**ASSIGNMENT**
Would you please give every entry again exactly, without the pictures?
======
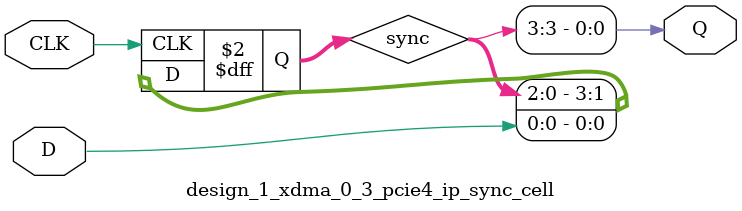
<source format=v>

`timescale 1ps / 1ps

(* DowngradeIPIdentifiedWarnings = "yes" *)
module design_1_xdma_0_3_pcie4_ip_sync_cell #
(
    parameter integer STAGE = 3
)
(
    //-------------------------------------------------------------------------- 
    //  Input Ports
    //-------------------------------------------------------------------------- 
    input                               CLK,
    input                               D,
    
    //-------------------------------------------------------------------------- 
    //  Output Ports
    //-------------------------------------------------------------------------- 
    output                              Q
);
    //-------------------------------------------------------------------------- 
    //  Synchronized Signals
    //--------------------------------------------------------------------------  
    (* ASYNC_REG = "TRUE", SHIFT_EXTRACT = "NO" *) reg [STAGE:0] sync;                                                            



//--------------------------------------------------------------------------------------------------
//  Synchronizier
//--------------------------------------------------------------------------------------------------
always @ (posedge CLK)
begin

    sync <= {sync[(STAGE-1):0], D};
            
end   



//--------------------------------------------------------------------------------------------------
//  Generate Output
//--------------------------------------------------------------------------------------------------
assign Q = sync[STAGE];



endmodule

</source>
======
**SOLUTION TO THE PROBLEM**
<source format=v>

`timescale 1ps / 1ps

(* DowngradeIPIdentifiedWarnings = "yes" *)
module design_1_xdma_0_3_pcie4_ip_sync_cell #
(
    parameter integer STAGE = 3
)
(
    //-------------------------------------------------------------------------- 
    //  Input Ports
    //-------------------------------------------------------------------------- 
    input                               CLK,
    input                               D,
    
    //-------------------------------------------------------------------------- 
    //  Output Ports
    //-------------------------------------------------------------------------- 
    output                              Q
);
    //-------------------------------------------------------------------------- 
    //  Synchronized Signals
    //--------------------------------------------------------------------------  
    (* ASYNC_REG = "TRUE", SHIFT_EXTRACT = "NO" *) reg [STAGE:0] sync;                                                            



//--------------------------------------------------------------------------------------------------
//  Synchronizier
//--------------------------------------------------------------------------------------------------
always @ (posedge CLK)
begin

    sync <= {sync[(STAGE-1):0], D};
            
end   



//--------------------------------------------------------------------------------------------------
//  Generate Output
//--------------------------------------------------------------------------------------------------
assign Q = sync[STAGE];



endmodule

</source>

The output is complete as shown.